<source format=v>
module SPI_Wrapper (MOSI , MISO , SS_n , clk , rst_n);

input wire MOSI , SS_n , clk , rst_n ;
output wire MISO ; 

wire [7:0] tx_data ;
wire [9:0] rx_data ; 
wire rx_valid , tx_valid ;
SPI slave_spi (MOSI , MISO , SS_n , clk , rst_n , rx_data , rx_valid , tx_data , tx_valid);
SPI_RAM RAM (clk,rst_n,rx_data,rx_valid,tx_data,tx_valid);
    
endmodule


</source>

--

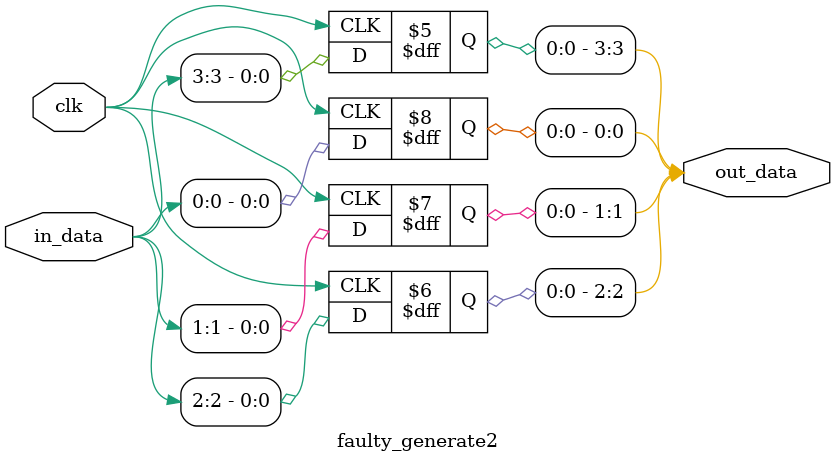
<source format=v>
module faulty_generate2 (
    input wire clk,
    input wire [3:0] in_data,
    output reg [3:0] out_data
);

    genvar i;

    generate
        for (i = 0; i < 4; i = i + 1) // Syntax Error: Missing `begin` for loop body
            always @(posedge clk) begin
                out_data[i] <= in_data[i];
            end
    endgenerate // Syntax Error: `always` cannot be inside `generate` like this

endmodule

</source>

### Your goal
Tally the lines of the listing above that include the word "output". Answer with the number alone.

### Answer below
2